▶ **EXCERPT PROVIDED**
★ ★ ★ ★ ★ ★ ★
The plan was presented to concerned parties in its first version in the beginning of 2011. It has been revised during the same year to include the “Grand Paris Express” project, which is a national plan aiming at modernizing and extending existing network and creating new automatic metro lines in the capital.

The development of the strategy itself intends to take into account all issues linked with transportation (economic development, environmental issues…). At each stage of its development the plan was the object of an “environmental strategic evaluation” which derives from a European directive. It aims at anticipating positive and negative environmental effects of potential actions, in order to maximize or minimize them.

The responsible institution for the plan’s development was the Ile-de-France Region. The process was coordinated by the STIF, the public authority responsible for transport development in Ile-de-France. Consultation of local institutional authorities was organized by: communes, public bodies for inter-municipal cooperation, and departments. Then, the environmental authority presented its opinion on the plan’s draft. A public enquiry was organized. Finally, the French State gave its opinion on the plan. The fact that the region was identified as the leading institution allowed a better understanding between supra- and intra-national interests. Moreover, the inclusion of others institutions in the draft process was organized in a bottom-up approach with the smaller entities first enquired (the communes) and the state only on the latest stage, so that the plan could develop from the beginning a precise approach of challenges on the local level.
★ ★ ★ ★ ★ ★ ★
▶ **MATERIAL SHOWN**
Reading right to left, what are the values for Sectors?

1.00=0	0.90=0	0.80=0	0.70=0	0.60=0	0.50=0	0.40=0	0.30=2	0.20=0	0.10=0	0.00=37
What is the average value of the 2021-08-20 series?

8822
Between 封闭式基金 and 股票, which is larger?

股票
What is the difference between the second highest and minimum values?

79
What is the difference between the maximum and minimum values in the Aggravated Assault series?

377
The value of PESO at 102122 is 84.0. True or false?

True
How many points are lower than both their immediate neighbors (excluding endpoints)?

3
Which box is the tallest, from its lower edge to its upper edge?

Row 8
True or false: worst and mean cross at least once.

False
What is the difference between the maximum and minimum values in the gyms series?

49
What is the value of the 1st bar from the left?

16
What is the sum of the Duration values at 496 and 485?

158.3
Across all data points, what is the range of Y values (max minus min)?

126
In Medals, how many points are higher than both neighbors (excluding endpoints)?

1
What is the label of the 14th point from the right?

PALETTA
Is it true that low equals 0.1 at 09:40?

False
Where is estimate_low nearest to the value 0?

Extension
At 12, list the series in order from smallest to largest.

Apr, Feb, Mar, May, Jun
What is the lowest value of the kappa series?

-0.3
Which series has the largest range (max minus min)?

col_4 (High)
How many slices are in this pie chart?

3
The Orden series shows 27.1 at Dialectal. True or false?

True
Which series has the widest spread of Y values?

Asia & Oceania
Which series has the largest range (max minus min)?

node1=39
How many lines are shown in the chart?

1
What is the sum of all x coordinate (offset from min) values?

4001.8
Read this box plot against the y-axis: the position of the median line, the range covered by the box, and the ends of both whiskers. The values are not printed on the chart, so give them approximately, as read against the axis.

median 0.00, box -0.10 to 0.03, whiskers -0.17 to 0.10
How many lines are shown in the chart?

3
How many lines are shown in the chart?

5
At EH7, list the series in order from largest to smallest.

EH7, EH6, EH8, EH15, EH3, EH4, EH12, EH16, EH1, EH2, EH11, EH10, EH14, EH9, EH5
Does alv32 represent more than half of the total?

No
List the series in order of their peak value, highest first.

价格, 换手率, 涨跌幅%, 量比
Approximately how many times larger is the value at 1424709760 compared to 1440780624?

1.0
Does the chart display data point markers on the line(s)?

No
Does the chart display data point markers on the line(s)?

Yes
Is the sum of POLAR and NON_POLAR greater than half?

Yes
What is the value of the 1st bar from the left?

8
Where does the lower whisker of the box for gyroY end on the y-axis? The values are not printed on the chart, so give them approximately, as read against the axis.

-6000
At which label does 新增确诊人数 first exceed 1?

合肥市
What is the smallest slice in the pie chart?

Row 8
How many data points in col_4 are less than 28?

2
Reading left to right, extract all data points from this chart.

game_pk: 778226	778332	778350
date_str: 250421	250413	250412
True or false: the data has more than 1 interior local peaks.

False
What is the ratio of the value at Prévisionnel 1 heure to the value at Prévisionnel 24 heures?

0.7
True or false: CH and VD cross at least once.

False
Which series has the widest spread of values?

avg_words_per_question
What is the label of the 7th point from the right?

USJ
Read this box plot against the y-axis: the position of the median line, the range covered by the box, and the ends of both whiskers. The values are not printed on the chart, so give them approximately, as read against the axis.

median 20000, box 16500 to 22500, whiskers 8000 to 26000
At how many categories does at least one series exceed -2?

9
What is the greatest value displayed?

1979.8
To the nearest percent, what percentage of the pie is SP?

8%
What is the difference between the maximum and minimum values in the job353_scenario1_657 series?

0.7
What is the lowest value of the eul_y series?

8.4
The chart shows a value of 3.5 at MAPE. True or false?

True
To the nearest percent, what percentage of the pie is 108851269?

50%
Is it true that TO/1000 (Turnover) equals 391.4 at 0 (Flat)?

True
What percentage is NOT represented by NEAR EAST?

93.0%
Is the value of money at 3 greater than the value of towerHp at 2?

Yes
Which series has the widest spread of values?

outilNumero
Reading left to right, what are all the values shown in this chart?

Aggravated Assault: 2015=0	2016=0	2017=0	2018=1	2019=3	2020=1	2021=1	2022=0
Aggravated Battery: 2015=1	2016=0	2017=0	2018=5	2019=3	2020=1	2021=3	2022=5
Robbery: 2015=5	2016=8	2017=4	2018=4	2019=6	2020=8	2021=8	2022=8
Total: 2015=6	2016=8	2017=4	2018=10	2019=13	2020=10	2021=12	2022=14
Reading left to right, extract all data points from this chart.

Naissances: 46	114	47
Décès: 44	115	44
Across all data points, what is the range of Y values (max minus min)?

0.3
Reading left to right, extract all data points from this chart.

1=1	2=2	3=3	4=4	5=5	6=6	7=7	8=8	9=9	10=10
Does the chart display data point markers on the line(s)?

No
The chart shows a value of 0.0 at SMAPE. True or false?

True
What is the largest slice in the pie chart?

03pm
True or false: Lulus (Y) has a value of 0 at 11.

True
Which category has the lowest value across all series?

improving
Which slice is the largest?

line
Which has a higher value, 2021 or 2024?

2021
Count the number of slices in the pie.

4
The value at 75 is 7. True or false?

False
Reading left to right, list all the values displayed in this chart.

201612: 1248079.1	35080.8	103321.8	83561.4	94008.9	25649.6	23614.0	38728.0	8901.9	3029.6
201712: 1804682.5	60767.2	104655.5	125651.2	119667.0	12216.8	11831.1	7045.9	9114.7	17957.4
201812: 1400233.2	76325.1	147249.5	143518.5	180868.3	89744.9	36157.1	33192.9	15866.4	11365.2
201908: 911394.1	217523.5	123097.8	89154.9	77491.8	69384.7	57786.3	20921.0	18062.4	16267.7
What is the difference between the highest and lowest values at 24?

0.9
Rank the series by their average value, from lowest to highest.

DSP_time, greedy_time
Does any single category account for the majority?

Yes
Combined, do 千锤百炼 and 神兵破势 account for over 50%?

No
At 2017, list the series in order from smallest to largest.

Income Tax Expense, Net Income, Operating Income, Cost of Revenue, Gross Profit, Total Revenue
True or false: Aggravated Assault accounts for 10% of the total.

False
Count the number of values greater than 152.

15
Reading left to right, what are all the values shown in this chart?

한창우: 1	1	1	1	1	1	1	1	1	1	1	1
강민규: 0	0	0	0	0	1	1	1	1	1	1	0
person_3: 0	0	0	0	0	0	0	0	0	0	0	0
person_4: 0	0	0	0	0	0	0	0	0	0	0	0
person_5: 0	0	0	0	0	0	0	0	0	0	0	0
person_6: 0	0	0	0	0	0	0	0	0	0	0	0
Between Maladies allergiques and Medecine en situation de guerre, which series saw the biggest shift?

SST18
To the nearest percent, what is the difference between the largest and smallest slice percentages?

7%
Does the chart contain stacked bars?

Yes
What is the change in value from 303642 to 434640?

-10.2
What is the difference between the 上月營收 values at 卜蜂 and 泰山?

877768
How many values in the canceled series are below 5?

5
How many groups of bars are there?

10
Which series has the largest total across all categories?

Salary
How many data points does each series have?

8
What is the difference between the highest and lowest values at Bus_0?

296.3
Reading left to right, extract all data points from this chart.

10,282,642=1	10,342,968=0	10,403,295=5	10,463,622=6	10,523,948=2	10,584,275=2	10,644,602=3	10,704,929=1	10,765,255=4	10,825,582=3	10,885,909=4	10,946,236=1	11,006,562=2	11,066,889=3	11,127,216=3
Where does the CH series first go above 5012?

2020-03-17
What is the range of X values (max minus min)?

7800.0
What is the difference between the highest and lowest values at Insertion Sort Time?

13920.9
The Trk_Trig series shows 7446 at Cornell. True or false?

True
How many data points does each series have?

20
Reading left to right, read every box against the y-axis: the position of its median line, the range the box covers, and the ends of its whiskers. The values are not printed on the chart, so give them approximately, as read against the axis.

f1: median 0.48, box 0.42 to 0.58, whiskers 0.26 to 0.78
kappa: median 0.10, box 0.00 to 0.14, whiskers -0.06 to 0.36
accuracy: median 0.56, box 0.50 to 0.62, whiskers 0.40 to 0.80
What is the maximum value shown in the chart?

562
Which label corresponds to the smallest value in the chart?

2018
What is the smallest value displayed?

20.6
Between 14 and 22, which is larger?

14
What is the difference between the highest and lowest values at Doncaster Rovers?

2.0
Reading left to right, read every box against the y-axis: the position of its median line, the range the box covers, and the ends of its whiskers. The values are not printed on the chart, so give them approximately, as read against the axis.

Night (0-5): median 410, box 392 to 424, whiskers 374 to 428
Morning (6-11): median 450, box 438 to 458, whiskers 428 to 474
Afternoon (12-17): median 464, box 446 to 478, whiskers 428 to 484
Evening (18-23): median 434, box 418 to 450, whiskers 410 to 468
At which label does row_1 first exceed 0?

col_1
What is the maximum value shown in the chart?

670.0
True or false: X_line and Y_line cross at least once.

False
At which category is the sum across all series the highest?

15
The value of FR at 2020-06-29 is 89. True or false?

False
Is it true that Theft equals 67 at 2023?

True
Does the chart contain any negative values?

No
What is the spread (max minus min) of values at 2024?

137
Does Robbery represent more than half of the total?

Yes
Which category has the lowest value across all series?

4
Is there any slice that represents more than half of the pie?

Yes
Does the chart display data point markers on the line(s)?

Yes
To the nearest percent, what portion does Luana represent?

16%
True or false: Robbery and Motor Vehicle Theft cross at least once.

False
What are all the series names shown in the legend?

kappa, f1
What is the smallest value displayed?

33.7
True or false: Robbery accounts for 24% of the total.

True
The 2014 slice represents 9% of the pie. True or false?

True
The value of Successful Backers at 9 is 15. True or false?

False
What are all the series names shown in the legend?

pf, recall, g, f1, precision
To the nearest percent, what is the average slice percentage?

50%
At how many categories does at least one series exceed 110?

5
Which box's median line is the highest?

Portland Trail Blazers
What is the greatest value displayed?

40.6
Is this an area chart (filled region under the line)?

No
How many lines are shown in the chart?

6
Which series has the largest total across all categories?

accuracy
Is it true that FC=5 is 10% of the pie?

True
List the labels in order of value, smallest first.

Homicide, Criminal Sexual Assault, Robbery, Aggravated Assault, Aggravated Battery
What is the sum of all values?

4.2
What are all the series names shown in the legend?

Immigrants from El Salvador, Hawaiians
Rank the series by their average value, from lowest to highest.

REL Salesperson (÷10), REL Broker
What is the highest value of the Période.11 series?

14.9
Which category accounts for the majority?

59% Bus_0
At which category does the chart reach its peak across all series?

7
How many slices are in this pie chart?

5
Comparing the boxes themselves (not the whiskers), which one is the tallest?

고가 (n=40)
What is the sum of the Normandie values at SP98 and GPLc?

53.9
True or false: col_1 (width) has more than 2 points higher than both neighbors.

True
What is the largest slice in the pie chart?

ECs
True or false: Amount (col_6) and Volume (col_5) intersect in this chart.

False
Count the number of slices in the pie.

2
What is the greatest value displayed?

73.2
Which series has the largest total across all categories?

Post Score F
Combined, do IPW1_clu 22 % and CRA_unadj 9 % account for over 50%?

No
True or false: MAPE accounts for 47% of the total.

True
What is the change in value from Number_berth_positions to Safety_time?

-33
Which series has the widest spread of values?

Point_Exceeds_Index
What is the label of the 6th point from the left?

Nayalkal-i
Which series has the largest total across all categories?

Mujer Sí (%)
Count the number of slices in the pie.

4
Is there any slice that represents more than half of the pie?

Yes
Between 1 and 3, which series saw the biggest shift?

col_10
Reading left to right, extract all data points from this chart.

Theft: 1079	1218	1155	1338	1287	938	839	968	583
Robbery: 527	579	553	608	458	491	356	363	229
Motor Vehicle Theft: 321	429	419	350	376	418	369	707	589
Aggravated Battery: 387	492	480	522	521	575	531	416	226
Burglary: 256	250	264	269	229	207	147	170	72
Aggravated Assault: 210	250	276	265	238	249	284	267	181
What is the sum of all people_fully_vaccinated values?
★ ★ ★ ★ ★ ★ ★
▶ **TASKS TO COMPLETE**
a - In the excerpt on the Ile-de-France transport plan, which body coordinated the plan's development process?
b - From the excerpt on the Ile-de-France transport plan, reproduce the passage that begins at the words "The plan was presented" and stops after "in the capital.".

▶ **TASK-BY-TASK SOLUTIONS**
a - The STIF, the public authority responsible for transport development in Ile-de-France.

b -
The plan was presented to concerned parties in its first version in the beginning of 2011. It has been revised during the same year to include the “Grand Paris Express” project, which is a national plan aiming at modernizing and extending existing network and creating new automatic metro lines in the capital.